§ **Work instructions**
Lay out the stretch of the data from the line containing "family: Coccinellidae" through the end of the data as a Markdown table with the columns Row and Line, numbering each row and leaving out blank lines.
#####
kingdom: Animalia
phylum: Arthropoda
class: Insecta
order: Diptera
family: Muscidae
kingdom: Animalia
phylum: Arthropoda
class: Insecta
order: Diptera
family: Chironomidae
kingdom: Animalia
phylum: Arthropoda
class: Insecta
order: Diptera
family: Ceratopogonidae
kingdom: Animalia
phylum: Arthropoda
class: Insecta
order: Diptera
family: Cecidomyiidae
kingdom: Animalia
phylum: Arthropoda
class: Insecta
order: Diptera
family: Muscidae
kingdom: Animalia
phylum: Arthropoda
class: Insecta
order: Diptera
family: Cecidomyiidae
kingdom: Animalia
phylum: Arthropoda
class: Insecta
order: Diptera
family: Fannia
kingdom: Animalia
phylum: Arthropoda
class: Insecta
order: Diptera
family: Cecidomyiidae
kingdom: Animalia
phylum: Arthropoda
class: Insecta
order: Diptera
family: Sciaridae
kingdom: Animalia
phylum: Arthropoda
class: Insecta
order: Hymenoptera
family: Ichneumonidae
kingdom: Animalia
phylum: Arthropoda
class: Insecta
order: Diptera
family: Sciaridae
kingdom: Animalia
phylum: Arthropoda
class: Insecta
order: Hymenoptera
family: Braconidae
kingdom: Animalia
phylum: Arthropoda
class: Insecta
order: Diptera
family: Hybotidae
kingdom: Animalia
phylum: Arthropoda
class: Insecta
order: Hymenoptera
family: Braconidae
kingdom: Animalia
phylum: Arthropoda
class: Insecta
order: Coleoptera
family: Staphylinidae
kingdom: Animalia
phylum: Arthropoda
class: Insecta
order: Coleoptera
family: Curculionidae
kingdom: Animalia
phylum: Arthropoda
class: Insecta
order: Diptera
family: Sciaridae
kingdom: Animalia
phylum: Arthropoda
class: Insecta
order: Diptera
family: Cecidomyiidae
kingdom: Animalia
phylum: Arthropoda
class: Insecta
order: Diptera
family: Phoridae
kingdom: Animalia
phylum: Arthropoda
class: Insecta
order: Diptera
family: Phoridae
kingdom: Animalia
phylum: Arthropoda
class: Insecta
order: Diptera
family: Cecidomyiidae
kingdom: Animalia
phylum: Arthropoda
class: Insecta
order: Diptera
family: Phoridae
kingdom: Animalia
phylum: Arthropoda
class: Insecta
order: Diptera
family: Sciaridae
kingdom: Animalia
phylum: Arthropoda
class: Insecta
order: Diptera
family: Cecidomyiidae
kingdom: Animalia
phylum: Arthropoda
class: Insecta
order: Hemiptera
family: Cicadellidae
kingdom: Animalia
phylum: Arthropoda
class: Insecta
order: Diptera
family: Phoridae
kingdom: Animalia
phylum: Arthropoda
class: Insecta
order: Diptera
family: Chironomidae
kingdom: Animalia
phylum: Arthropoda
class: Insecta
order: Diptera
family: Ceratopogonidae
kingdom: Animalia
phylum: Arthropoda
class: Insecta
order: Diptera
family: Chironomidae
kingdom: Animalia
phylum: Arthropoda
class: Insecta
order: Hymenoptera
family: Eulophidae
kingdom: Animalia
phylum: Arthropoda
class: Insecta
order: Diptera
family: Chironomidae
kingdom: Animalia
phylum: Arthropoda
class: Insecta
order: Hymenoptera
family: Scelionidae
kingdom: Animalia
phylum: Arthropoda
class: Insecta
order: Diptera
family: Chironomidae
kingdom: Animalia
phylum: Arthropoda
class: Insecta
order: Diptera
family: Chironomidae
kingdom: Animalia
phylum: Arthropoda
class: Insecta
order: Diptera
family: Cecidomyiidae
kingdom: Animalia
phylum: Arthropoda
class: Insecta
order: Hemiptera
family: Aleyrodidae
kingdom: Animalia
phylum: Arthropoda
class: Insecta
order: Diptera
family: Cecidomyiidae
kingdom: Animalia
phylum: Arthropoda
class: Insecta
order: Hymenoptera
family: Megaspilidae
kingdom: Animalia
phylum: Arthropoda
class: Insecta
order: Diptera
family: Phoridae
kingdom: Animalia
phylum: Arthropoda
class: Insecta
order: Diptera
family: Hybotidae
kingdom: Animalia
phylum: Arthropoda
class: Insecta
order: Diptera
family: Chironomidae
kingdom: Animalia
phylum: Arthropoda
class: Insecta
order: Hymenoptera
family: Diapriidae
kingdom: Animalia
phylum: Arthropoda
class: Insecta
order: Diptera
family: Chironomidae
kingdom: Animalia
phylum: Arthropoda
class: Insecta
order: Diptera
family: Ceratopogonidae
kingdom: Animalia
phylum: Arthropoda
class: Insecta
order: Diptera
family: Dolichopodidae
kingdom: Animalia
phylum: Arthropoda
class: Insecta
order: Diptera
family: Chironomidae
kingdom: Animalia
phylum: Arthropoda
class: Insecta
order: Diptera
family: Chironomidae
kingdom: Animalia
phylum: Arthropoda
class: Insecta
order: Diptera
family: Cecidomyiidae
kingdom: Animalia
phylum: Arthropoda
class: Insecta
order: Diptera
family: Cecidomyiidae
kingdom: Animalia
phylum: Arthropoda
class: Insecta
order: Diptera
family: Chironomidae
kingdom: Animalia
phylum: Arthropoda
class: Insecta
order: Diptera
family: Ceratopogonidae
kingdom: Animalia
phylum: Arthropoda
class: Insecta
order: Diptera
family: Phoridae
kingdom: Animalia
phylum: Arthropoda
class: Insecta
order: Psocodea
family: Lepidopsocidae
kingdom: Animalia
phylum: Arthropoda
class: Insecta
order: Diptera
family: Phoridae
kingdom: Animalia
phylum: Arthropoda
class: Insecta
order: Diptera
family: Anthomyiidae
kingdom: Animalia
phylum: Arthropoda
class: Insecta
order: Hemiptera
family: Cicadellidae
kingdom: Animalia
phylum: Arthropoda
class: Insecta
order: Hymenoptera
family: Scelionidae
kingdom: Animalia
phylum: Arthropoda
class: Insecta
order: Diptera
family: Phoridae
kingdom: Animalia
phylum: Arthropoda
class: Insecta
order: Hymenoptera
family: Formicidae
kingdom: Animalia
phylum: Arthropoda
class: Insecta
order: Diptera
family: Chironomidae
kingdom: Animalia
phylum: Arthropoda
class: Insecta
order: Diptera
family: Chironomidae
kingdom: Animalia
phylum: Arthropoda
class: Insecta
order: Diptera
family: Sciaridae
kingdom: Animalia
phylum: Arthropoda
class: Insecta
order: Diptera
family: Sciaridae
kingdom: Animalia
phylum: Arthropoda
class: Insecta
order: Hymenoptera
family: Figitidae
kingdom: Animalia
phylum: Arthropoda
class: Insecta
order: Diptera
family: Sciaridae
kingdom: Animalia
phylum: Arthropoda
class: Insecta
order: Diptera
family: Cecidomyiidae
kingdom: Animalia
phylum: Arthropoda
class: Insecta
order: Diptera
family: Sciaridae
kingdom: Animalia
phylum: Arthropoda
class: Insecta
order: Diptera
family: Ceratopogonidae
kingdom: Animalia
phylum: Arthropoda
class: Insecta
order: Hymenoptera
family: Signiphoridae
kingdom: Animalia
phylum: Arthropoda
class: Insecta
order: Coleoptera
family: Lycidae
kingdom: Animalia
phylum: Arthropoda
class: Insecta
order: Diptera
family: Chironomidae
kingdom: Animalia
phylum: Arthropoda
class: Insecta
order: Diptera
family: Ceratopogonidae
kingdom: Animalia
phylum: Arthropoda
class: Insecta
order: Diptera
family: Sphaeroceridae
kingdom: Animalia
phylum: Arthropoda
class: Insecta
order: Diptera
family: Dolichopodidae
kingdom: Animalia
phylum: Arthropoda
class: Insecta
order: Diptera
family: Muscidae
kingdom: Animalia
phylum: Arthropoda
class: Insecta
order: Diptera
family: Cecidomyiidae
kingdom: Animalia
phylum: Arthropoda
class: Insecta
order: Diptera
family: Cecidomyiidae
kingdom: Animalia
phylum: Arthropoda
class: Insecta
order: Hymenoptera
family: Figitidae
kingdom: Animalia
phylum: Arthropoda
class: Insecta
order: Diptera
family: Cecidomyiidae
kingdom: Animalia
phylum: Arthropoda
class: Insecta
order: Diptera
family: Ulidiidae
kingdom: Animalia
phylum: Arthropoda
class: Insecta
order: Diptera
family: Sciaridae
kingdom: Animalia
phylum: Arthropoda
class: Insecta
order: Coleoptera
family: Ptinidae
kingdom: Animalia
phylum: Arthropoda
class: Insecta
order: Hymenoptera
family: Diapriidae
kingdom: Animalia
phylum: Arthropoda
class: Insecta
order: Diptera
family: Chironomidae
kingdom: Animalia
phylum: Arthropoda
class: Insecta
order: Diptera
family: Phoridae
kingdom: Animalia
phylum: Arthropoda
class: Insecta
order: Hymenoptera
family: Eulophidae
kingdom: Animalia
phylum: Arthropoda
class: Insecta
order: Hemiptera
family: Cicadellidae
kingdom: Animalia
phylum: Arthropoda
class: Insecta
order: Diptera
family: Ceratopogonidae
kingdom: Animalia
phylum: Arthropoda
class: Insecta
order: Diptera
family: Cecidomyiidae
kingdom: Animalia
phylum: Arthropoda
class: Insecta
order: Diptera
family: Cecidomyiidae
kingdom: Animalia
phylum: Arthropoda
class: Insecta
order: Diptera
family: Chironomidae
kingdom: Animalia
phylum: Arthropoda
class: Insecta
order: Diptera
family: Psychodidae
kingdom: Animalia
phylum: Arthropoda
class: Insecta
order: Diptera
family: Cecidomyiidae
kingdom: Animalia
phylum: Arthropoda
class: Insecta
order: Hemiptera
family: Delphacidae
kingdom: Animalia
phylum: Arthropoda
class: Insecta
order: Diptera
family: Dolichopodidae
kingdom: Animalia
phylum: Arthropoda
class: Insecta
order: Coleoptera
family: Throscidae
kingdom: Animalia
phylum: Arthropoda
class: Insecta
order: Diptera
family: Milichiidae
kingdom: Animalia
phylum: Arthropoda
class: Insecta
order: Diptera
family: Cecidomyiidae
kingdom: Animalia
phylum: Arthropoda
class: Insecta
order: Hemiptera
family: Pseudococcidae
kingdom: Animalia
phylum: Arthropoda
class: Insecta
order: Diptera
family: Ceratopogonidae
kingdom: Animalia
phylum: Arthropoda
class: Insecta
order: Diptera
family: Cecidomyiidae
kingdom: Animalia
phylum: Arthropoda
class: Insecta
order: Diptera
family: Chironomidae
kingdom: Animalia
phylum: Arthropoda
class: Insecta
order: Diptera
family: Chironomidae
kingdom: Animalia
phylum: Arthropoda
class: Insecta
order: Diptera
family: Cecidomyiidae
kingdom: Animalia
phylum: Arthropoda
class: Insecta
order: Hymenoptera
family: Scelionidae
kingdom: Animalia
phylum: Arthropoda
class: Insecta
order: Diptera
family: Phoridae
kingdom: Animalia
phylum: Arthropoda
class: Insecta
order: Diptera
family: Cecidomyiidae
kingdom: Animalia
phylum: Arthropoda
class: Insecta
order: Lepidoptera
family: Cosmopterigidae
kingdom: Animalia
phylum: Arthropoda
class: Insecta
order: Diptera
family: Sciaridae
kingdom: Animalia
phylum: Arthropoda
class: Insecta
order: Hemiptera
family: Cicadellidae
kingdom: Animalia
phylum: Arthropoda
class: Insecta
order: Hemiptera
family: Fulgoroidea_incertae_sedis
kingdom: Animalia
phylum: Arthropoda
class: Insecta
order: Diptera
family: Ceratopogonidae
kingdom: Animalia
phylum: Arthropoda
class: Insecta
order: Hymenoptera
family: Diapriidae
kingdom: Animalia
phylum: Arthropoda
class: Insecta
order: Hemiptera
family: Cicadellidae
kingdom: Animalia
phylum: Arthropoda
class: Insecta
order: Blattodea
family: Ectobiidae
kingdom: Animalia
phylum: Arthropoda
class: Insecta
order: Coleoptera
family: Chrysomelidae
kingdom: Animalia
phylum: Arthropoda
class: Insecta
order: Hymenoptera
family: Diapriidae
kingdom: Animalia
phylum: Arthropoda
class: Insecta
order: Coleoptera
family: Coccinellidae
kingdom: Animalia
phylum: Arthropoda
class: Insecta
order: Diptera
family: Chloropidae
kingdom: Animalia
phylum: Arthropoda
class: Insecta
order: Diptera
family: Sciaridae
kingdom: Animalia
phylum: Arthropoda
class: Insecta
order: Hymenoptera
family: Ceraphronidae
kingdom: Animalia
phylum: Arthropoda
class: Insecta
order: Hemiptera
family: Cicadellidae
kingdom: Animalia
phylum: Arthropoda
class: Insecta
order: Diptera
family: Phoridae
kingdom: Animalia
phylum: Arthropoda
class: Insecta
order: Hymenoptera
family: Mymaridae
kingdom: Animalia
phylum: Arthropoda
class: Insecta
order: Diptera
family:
#####
§ **Written response**
| Row | Line |
|---|---|
| 1 | family: Coccinellidae |
| 2 | kingdom: Animalia |
| 3 | phylum: Arthropoda |
| 4 | class: Insecta |
| 5 | order: Diptera |
| 6 | family: Chloropidae |
| 7 | kingdom: Animalia |
| 8 | phylum: Arthropoda |
| 9 | class: Insecta |
| 10 | order: Diptera |
| 11 | family: Sciaridae |
| 12 | kingdom: Animalia |
| 13 | phylum: Arthropoda |
| 14 | class: Insecta |
| 15 | order: Hymenoptera |
| 16 | family: Ceraphronidae |
| 17 | kingdom: Animalia |
| 18 | phylum: Arthropoda |
| 19 | class: Insecta |
| 20 | order: Hemiptera |
| 21 | family: Cicadellidae |
| 22 | kingdom: Animalia |
| 23 | phylum: Arthropoda |
| 24 | class: Insecta |
| 25 | order: Diptera |
| 26 | family: Phoridae |
| 27 | kingdom: Animalia |
| 28 | phylum: Arthropoda |
| 29 | class: Insecta |
| 30 | order: Hymenoptera |
| 31 | family: Mymaridae |
| 32 | kingdom: Animalia |
| 33 | phylum: Arthropoda |
| 34 | class: Insecta |
| 35 | order: Diptera |
| 36 | family: |